|Ph.D Student||Goldenberg Roman|
|Subject||Motion Based Recognition|
|Department||Department of Computer Science||Supervisors||Professor Ehud Rivlin|
|Professor Ron Kimmel|
In this work we explore how the motion based visual information can be used to solve a number of well known computer vision problems such as segmentation, tracking, object recognition and classification and event detection. We consider three special cases for which the methods used are quite different: the rigid, non-rigid and articulated objects. For rigid objects we address the problem taken from the traffic domain and show how the relative velocity of nearby vehicles can be estimated from a video sequence taken by a camera installed on a moving car. For non-rigid objects we present a novel geometric variational framework for image segmentation using the active contour approach. The method is successfully used for moving non-rigid targets segmentation and tracking in color movies, as well as for a number of other applications such as cortical layer segmentation in 3-D MRI brain images, segmentation of defects in VLSI circuits on electronic microscope images, analysis of bullet traces in metals, and others. Relying on the high accuracy results of segmentation and tracking obtained by the fast geodesic contour approach, we present a framework for moving object classification based on the eigen-decomposition of the normalized binary silhouette sequence.
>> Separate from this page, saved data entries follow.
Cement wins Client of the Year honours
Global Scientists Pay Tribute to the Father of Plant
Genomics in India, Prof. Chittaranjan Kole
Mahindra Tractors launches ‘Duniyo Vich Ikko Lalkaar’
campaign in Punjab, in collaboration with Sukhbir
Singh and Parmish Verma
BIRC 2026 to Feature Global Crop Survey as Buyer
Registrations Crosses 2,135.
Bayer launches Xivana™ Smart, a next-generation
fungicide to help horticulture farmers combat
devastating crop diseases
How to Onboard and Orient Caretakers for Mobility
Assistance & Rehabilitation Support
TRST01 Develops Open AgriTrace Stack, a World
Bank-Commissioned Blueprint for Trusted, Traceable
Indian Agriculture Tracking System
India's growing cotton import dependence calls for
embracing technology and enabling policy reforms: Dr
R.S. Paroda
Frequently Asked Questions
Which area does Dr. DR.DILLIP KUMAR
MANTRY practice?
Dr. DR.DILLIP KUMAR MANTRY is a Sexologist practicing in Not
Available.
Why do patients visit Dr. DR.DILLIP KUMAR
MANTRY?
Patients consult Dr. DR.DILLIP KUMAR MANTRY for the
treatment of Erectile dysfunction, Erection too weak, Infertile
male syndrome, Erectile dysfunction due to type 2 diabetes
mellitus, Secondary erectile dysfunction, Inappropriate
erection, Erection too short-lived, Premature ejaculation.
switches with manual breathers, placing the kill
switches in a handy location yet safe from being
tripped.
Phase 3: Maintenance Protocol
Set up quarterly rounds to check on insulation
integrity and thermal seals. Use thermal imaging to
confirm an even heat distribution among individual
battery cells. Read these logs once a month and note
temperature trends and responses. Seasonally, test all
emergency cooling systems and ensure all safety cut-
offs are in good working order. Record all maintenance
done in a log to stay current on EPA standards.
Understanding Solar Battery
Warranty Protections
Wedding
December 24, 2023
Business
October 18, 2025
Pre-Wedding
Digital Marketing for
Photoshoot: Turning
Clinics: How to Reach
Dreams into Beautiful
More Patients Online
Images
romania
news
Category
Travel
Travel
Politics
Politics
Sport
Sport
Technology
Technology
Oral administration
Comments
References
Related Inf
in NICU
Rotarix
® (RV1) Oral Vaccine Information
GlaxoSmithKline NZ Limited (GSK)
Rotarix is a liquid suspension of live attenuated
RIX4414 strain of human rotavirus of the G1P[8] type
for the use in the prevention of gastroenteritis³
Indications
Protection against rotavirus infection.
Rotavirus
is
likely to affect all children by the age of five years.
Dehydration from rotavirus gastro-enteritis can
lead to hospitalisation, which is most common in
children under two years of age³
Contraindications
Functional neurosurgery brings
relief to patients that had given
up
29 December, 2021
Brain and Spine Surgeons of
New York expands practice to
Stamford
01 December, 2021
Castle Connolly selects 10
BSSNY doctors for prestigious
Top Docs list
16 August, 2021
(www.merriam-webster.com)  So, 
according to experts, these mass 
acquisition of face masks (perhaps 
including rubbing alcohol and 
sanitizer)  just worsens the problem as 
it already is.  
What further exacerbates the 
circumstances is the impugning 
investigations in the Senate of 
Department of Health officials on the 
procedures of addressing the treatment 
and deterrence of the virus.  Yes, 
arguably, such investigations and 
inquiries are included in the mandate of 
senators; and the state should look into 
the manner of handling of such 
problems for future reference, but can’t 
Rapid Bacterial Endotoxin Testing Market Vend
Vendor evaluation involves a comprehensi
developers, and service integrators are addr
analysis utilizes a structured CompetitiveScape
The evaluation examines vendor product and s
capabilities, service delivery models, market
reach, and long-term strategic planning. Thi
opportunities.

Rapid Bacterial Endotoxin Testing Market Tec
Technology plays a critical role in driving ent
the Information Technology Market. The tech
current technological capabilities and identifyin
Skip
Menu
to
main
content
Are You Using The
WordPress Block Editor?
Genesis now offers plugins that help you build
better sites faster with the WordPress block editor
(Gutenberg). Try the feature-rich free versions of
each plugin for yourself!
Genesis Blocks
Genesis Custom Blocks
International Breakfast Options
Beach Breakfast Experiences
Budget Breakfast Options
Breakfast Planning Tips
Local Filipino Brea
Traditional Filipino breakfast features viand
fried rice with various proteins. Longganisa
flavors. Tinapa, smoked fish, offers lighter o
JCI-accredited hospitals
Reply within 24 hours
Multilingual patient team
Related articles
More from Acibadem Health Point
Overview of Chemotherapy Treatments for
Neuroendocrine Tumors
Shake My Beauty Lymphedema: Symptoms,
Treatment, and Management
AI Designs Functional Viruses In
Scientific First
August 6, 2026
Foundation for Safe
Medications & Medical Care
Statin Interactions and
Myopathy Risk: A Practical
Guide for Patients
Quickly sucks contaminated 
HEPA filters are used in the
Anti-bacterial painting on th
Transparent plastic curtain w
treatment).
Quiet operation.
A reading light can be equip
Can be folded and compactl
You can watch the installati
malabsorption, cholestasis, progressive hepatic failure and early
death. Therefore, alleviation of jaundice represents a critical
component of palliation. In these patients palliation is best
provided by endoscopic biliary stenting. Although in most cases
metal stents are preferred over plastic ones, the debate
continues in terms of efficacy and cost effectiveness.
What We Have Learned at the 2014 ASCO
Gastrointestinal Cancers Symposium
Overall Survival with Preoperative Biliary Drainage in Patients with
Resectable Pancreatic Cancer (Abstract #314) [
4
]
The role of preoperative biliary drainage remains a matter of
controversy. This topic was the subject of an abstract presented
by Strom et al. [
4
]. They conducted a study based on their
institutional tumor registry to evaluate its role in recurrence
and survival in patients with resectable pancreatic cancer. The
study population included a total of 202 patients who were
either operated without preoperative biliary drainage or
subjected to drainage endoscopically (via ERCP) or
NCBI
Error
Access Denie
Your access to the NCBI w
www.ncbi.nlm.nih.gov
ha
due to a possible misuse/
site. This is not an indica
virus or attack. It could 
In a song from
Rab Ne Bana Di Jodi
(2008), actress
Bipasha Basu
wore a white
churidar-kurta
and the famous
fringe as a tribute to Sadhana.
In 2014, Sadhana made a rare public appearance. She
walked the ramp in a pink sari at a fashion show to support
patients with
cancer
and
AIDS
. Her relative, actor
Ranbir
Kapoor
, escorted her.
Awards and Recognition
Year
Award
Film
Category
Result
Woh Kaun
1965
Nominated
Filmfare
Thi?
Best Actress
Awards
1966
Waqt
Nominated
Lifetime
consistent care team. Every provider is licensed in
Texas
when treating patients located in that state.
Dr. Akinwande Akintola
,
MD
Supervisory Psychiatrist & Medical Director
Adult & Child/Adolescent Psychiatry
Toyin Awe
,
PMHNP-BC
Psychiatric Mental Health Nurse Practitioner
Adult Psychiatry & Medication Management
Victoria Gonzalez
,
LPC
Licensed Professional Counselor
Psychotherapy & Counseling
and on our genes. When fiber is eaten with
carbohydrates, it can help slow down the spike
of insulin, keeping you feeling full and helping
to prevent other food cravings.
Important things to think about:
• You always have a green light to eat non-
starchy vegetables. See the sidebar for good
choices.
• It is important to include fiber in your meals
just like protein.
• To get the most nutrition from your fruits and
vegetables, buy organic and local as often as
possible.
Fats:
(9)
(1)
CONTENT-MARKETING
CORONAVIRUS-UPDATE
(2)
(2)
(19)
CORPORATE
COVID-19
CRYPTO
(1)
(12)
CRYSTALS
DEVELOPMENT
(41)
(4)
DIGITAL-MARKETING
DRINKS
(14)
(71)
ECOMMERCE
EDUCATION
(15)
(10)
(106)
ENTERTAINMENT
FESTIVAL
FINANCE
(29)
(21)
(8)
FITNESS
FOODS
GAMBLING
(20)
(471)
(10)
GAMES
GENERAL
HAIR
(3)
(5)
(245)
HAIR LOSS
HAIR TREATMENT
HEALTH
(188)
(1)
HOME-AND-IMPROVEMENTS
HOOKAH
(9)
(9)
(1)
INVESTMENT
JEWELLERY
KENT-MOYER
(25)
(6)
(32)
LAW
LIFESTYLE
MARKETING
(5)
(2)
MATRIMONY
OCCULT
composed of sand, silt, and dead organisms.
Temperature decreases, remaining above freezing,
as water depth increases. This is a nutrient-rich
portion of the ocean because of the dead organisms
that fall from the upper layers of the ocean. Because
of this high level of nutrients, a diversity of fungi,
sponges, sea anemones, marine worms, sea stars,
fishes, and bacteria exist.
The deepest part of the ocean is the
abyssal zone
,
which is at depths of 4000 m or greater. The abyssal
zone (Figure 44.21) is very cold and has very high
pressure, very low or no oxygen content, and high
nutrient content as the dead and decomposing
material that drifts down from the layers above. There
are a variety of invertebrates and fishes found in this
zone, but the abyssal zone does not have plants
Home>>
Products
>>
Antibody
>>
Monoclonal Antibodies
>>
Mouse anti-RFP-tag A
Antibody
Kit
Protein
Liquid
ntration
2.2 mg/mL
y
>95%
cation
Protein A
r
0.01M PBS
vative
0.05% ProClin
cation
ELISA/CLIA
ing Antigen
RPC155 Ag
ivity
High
We demonstrate the ability of the system to distinguish between various object classes by their static appearance and dynamic behavior. Finally we show how the observed articulated object motion can be used as a cue for the segmentation and detection of independently moving parts. The method is based on the analysis of normal flow vectors computed in color space and also relies on a number of geometric heuristics for edge segments grouping.